Cinco anos sem Marielle: um inquérito problemático e a necessidade da federalização

Henrique Canary, de São Paulo (SP)
Guilherme Cunha/ALERJ

Hoje completam-se cinco anos do assassinato de Marielle Franco e Anderson Gomes em 14 de março de 2018. A maioria de nós ainda estava acordada quando as notícias começaram a circular nas redes sociais e veículos de imprensa. Não podíamos acreditar. Uma das figuras mais combativas, talentosas e queridas da esquerda brasileira havia sido assassinada. O choque e a desorientação prevaleceram. O golpe havia triunfado dois anos antes e a extrema-direita estava em franca ascensão. O assassinato de Marielle era o prenúncio dos tempos difíceis que estávamos começando a viver. Meia década depois, seguimos sem respostas para as perguntas mais decisivas: Quem mandou matar Marielle e qual a motivação do crime?

Desde que foi instaurado, imediatamente depois do assassinato, o inquérito policial relativo ao caso teve uma história tortuosa. Nada menos do que cinco delegados se revezaram na condução das investigações, ao mesmo tempo em que o grupo de procuradores do Ministério Público Estadual foi trocado três vezes ao longo desses anos.

Em maio de 2019, a própria Polícia Federal afirmou que depoimentos falsos foram dados no inquérito para desviar o foco das investigações. Além disso, parentes e pessoas próximas a Marielle denunciaram repetidamente a interferência externa nas investigações, o que também foi confirmado pela PF. A confusão foi tão grande, que em setembro de 2019, a então procuradora-geral da República Raquel Dodge chegou a pedir a federalização do caso, pedido que foi negado pelo Supremo Tribunal de Justiça no ano seguinte.

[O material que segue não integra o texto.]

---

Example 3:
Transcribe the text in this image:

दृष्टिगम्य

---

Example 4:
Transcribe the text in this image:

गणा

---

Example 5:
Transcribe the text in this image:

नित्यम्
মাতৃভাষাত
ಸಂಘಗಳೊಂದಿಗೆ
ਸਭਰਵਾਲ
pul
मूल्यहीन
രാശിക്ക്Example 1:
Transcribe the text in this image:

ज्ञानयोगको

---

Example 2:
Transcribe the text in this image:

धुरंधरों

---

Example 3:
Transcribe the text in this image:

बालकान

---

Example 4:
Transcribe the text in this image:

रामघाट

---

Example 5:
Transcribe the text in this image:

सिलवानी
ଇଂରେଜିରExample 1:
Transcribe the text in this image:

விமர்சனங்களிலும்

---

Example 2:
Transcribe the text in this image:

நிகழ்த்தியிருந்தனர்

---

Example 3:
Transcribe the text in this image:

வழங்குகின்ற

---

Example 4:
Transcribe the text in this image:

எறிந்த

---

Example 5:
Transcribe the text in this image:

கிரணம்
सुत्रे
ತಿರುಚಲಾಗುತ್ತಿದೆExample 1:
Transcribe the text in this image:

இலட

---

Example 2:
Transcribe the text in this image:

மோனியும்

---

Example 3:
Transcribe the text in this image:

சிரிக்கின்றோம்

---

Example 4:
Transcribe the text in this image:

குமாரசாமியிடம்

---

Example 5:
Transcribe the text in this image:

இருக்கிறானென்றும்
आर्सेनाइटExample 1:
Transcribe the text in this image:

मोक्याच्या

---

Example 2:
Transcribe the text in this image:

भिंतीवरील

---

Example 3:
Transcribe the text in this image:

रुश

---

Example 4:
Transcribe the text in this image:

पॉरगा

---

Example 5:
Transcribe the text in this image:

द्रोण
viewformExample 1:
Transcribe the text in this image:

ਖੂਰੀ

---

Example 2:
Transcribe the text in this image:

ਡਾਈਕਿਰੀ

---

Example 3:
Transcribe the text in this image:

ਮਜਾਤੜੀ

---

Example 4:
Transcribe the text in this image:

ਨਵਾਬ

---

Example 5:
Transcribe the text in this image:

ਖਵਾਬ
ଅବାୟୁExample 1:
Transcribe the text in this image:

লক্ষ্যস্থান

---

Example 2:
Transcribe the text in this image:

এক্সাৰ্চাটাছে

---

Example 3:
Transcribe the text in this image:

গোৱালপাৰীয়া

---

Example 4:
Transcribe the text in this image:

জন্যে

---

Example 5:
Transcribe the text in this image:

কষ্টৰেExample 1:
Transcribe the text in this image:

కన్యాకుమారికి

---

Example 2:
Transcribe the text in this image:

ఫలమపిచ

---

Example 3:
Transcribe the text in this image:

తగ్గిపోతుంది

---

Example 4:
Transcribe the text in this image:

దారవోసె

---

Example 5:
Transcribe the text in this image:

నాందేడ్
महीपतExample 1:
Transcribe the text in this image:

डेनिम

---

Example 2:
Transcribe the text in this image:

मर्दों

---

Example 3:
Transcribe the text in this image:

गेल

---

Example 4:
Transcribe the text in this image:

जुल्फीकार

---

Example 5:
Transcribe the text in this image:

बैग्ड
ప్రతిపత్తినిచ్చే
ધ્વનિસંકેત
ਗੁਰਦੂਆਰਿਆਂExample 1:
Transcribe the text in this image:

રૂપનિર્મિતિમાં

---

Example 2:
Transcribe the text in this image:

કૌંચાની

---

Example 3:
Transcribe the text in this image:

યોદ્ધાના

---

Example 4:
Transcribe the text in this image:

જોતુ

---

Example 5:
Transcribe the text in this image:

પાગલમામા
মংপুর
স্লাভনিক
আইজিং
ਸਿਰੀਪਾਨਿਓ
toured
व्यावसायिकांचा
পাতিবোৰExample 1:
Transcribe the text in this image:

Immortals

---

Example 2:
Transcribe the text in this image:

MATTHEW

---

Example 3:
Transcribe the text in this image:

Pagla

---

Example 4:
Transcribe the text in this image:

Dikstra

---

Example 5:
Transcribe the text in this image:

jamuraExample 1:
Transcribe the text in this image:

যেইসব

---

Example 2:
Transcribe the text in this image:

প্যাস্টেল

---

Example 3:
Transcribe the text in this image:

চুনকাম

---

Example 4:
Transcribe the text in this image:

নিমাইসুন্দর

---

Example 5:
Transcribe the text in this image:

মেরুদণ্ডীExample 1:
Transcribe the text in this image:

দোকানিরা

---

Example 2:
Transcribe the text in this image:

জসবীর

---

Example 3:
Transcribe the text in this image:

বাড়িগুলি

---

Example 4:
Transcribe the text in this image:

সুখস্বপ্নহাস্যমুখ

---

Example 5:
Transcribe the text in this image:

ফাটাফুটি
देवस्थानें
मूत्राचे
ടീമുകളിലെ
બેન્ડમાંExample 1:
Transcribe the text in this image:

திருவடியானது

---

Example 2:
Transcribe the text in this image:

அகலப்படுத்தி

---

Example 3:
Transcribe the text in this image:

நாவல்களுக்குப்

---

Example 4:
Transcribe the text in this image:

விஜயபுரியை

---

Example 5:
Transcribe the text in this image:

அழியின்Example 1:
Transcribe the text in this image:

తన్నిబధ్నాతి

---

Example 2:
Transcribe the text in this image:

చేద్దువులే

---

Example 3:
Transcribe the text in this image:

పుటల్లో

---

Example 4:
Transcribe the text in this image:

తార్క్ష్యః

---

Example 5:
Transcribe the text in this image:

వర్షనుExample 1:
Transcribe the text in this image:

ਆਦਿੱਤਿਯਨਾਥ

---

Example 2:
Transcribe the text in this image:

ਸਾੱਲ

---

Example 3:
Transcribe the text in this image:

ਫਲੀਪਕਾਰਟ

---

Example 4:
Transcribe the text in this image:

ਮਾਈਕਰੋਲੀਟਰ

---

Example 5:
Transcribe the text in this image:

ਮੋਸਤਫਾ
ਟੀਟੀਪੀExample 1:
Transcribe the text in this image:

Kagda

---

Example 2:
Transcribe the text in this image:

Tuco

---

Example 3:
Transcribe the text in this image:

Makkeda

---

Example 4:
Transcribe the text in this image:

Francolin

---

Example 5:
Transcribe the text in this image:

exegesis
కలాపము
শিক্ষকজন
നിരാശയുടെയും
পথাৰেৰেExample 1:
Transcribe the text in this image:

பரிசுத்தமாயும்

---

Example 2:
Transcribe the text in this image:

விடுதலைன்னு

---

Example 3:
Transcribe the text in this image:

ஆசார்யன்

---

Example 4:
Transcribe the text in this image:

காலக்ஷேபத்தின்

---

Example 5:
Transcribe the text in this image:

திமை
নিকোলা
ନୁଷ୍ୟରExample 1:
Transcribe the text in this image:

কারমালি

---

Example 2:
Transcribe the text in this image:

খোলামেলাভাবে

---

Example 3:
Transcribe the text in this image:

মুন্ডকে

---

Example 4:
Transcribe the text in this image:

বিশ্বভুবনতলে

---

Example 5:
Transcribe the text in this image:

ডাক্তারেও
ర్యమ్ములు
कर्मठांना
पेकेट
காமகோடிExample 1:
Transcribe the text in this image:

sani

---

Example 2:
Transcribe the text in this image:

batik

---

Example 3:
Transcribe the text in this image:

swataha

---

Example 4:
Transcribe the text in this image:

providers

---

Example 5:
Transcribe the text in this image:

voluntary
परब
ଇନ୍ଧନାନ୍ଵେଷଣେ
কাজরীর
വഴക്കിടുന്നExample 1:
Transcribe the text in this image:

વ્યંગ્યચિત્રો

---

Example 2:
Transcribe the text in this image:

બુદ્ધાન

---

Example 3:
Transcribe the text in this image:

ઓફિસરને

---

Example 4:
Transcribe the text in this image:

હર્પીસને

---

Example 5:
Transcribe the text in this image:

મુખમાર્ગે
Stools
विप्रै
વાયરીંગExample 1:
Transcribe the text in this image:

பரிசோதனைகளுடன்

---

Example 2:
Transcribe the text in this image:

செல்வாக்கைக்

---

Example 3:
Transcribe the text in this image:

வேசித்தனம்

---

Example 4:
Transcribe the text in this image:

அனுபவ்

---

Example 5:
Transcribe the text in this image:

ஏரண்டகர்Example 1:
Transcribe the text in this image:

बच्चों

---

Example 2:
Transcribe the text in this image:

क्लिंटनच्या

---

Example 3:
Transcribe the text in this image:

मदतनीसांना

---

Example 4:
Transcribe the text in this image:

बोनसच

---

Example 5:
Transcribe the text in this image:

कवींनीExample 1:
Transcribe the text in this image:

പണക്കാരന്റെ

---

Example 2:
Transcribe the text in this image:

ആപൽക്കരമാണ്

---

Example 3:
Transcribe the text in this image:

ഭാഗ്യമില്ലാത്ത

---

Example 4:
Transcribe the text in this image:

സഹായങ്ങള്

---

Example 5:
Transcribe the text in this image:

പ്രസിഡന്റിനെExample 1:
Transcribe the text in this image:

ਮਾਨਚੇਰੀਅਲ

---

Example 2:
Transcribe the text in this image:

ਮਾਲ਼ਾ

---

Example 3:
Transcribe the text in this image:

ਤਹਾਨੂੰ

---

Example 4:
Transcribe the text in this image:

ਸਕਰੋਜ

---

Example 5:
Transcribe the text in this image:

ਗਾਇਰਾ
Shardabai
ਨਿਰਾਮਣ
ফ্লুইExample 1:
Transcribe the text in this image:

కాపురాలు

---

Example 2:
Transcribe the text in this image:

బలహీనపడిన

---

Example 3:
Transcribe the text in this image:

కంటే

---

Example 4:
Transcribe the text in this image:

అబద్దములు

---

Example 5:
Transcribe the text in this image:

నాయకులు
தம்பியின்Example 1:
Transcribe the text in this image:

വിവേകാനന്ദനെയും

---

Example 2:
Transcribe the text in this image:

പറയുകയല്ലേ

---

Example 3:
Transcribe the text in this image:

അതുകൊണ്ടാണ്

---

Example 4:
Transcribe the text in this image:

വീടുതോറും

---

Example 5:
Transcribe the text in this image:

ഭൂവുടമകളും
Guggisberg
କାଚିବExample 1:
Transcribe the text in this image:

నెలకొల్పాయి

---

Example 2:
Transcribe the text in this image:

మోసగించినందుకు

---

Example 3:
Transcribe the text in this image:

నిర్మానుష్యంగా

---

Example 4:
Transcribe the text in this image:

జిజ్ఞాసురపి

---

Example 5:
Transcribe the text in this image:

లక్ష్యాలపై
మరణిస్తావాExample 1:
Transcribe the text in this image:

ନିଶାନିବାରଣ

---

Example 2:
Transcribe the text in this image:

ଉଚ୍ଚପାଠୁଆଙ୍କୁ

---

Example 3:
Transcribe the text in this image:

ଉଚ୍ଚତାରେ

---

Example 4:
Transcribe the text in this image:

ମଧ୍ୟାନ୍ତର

Ao longo dos anos, as investigações avançaram em algumas direções importantes, porém insuficientes. Em março de 2019 o policial reformado Ronnie Lessa foi preso junto com o ex-militar Élcio Vieira de Queiroz. Lessa foi acusado de atirar contra Marielle, enquanto Queiroz dirigia o carro utilizado na emboscada. Nenhum dos dois jamais confessou o crime e não se sabe nada até hoje sobre o mandante. Ambos estão em prisão preventiva aguardando julgamento, que deve se dar via juri popular.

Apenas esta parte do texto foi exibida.